Industrial deployments require trusted production data, transparent outputs, and governance processes that allow engineers to validate AI-generated recommendations. Human responsibility remains necessary when those recommendations are used to adjust equipment, alter designs, or change production decisions.
The requirements are more stringent in aviation, defence, public safety, and critical infrastructure, where incorrect or delayed decisions can affect physical systems and essential services.
“The real test is whether AI can operate safely, securely, and reliably when decisions carry real-world consequences,” Emily Tan, CEO of Thales Solutions Asia and country director for Thales in Singapore, said.
AI cannot be treated as a separate software component in these environments. It must be engineered alongside the sensors, data systems, communications networks, cybersecurity controls, and personnel supporting the wider operation.
Its outputs must also be explainable and verifiable under operational conditions. Critical systems are generally built around resilience, validation, redundancy, traceability, and human oversight.

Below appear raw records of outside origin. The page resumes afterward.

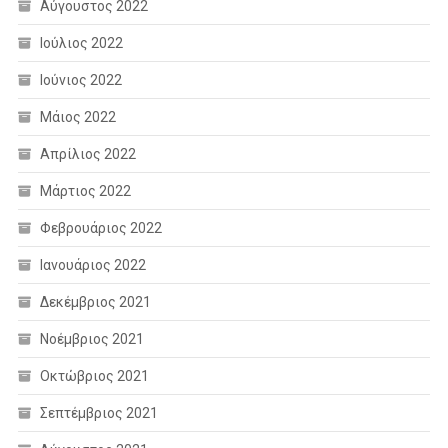
Αύγουστος 2022
Ιούλιος 2022
Ιούνιος 2022
Μάιος 2022
Απρίλιος 2022
Μάρτιος 2022
Φεβρουάριος 2022
Ιανουάριος 2022
Δεκέμβριος 2021
Νοέμβριος 2021
Οκτώβριος 2021
Σεπτέμβριος 2021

Customer-facing AI introduces a different trust issue. The ability to generate more marketing content does not mean customers will regard the resulting interactions as accurate, relevant, or useful.
“AI has become remarkably good at generating content. It’s still much harder to generate trust,” Shahid Nizami, vice president for Asia-Pacific and the Gulf Cooperation Council at Braze, said.
Braze’s 2026 Customer Engagement Review found that 93% of surveyed marketers believed AI helped them understand customers better. Only 53% of customers said brands accurately predicted their wants and needs.
The difference places greater attention on how companies use customer data, behavioural signals, timing, and message frequency. Human judgement remains necessary to prevent AI-supported engagement from becoming intrusive, repetitive, or disconnected from customer expectations.
Production AI also depends on the infrastructure used to process, move, store, and secure data. Computing capacity and network connectivity must be accompanied by controls governing where corporate information and AI-generated knowledge are retained.
“The shift from training AI models to running AI in production is changing what organisations expect from their infrastructure,” Govind Choudhary, general manager for Southeast Asia and India at Digital Realty, said.
Businesses are looking beyond where data is stored to consider how knowledge produced by AI is governed and protected. Infrastructure supporting production AI must provide performance and connectivity while keeping information within the organisation’s security and compliance boundaries.
Singapore’s proposed Digital Infrastructure Bill covers major data-centre operators and cloud-service providers. The draft framework includes requirements relating to cybersecurity, physical security, business continuity, disaster recovery, incident reporting, and environmental performance.
Governance must also remain consistent when AI workloads are distributed across private infrastructure, public clouds, and edge environments.
“Organisations need consistent visibility into how AI systems are developed, deployed, and managed, regardless of where workloads run,” Juliana Lim, country manager at Red Hat Singapore, said.
This requires organisations to track where AI systems operate, how they are updated, which data they access, and whether autonomous actions remain auditable under internal and regulatory requirements.